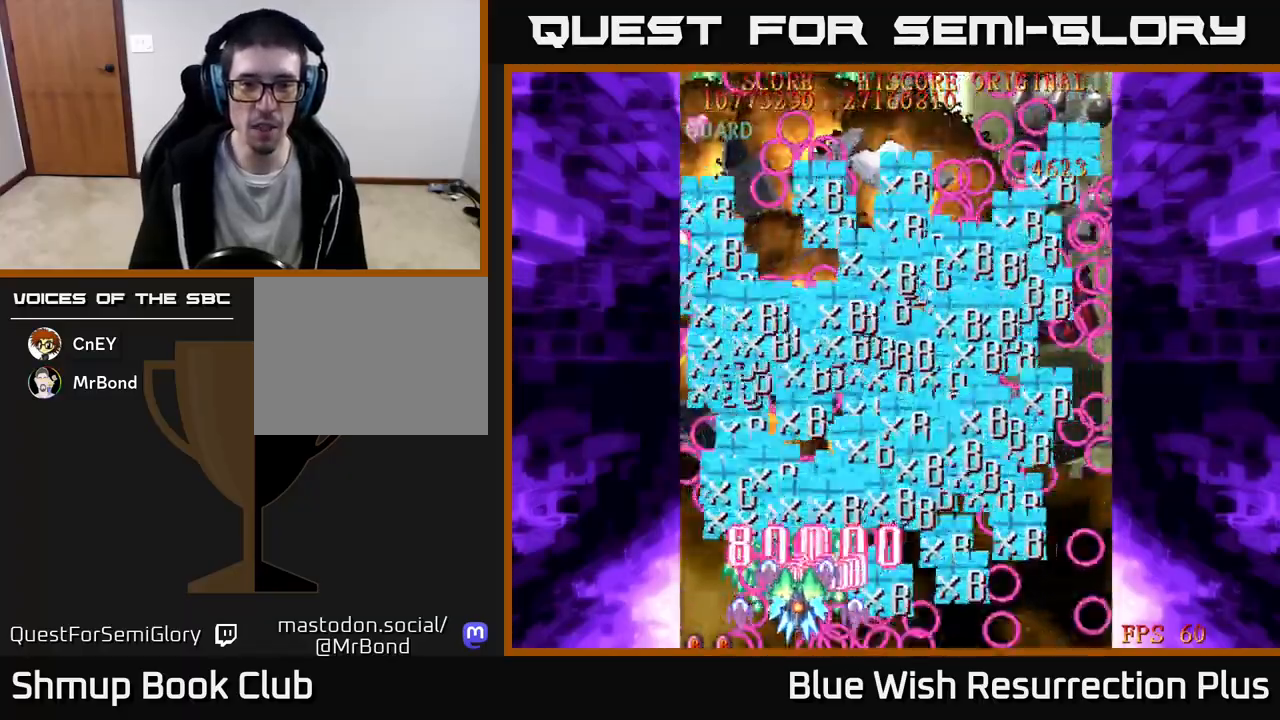
{"buttons": ["X", "DPAD_UP", "DPAD_LEFT"], "events": [[17, "X", "down"], [50, "A", "up"], [83, "DPAD_RIGHT", "down"], [317, "DPAD_RIGHT", "up"], [483, "DPAD_LEFT", "down"]]}
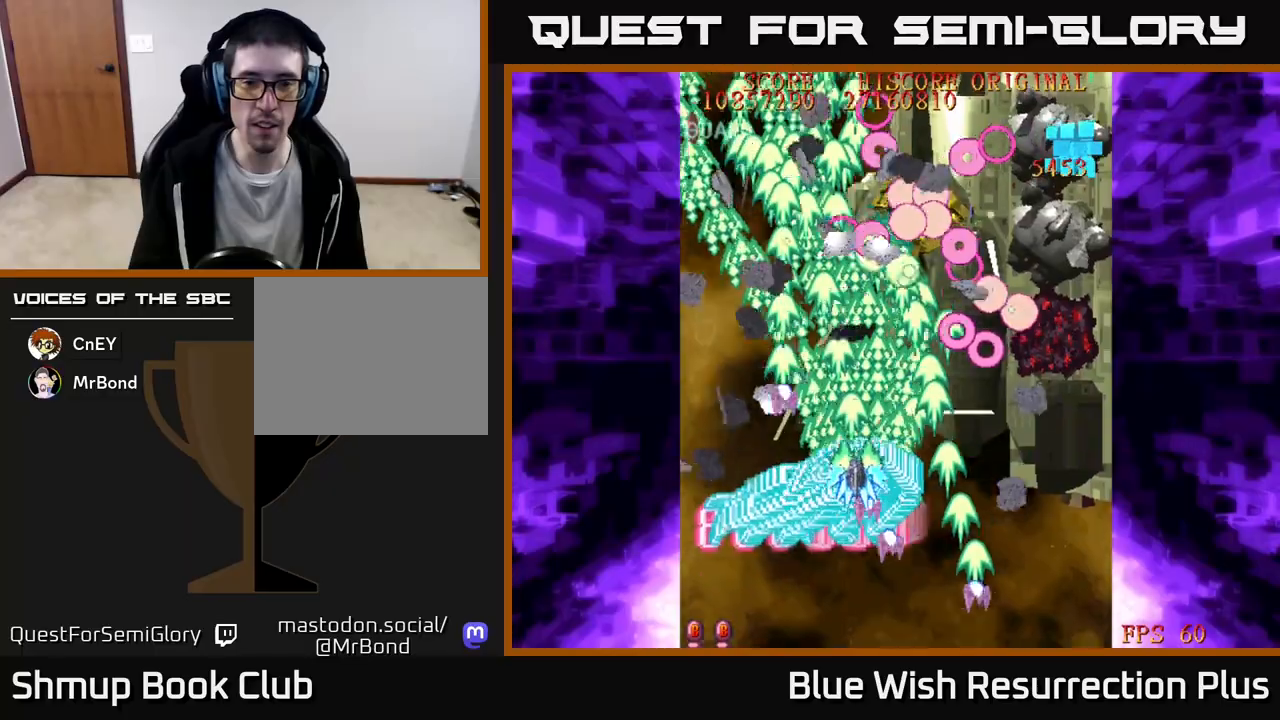
{"buttons": ["X", "DPAD_RIGHT"], "events": [[83, "DPAD_LEFT", "up"], [133, "DPAD_RIGHT", "down"], [250, "DPAD_UP", "up"]]}
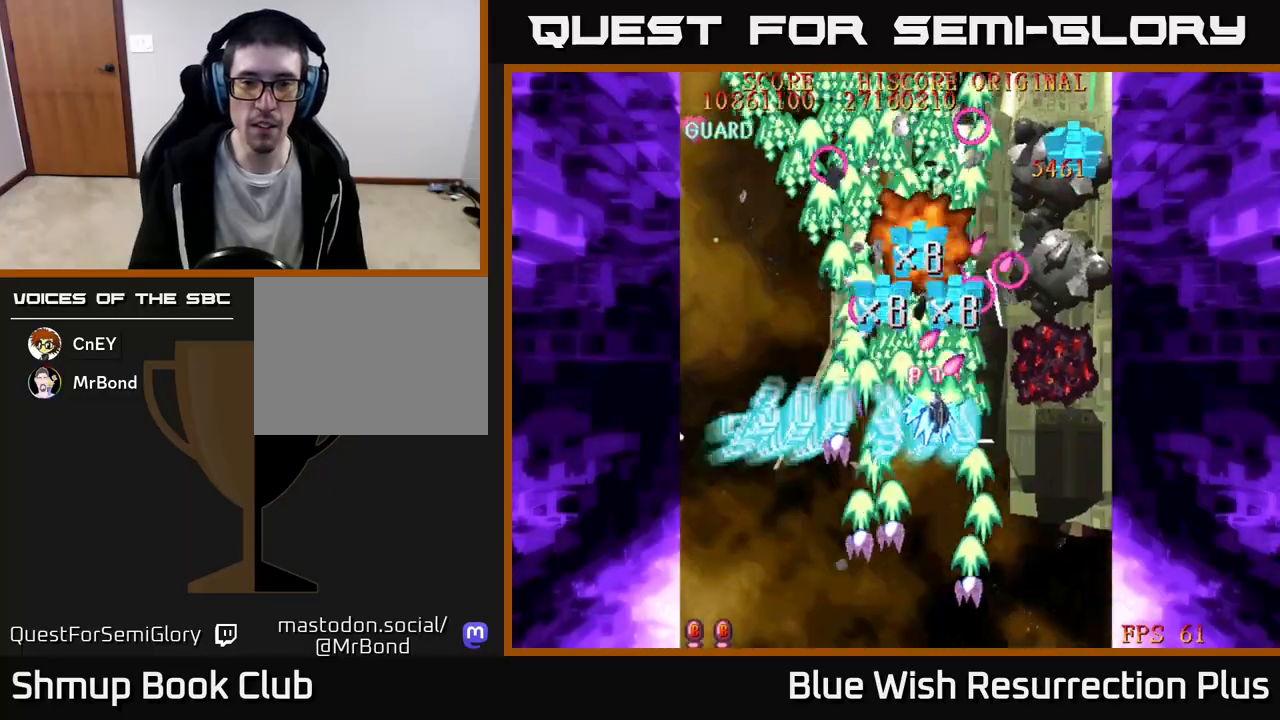
{"buttons": ["X", "DPAD_UP"], "events": [[483, "DPAD_RIGHT", "up"], [483, "DPAD_UP", "down"]]}
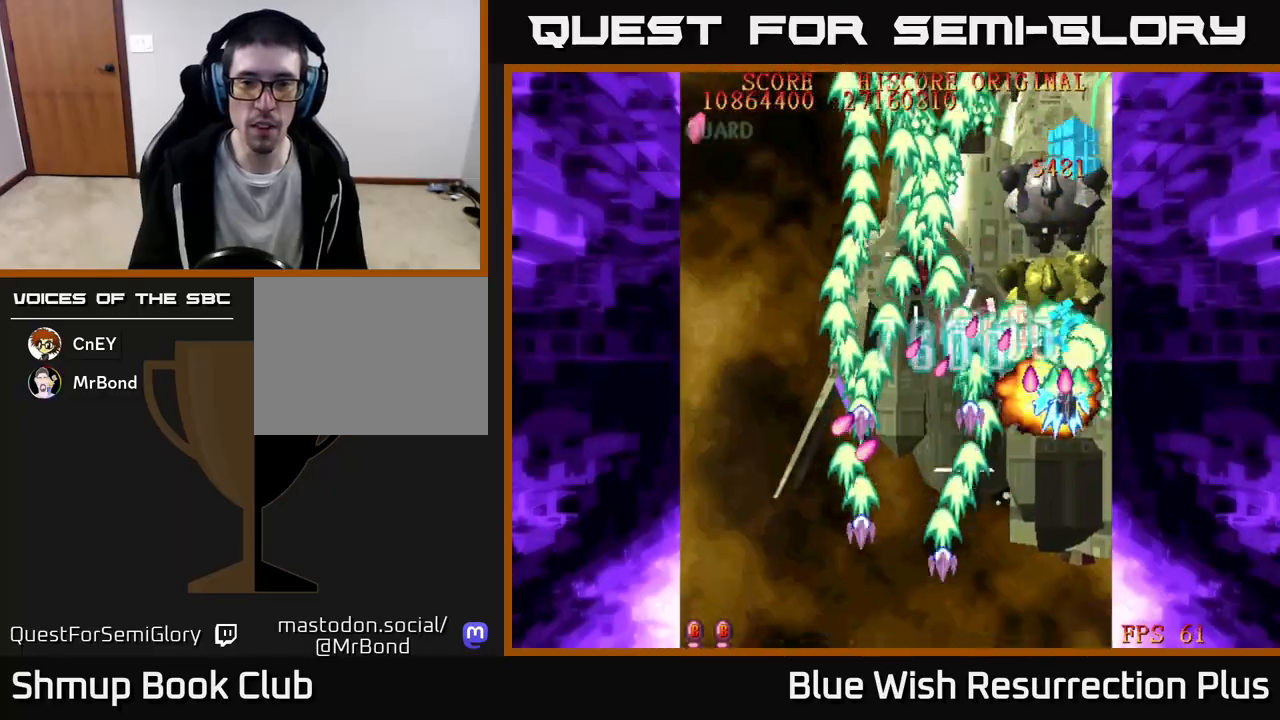
{"buttons": ["X", "DPAD_UP"], "events": []}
::::::::
- Problem: In full and without any pictures, print the listing above exactly.

- Reply to the task:
{"buttons": ["X", "DPAD_UP", "DPAD_LEFT"], "events": [[17, "X", "down"], [50, "A", "up"], [83, "DPAD_RIGHT", "down"], [317, "DPAD_RIGHT", "up"], [483, "DPAD_LEFT", "down"]]}
{"buttons": ["X", "DPAD_RIGHT"], "events": [[83, "DPAD_LEFT", "up"], [133, "DPAD_RIGHT", "down"], [250, "DPAD_UP", "up"]]}
{"buttons": ["X", "DPAD_UP"], "events": [[483, "DPAD_RIGHT", "up"], [483, "DPAD_UP", "down"]]}
{"buttons": ["X", "DPAD_UP"], "events": []}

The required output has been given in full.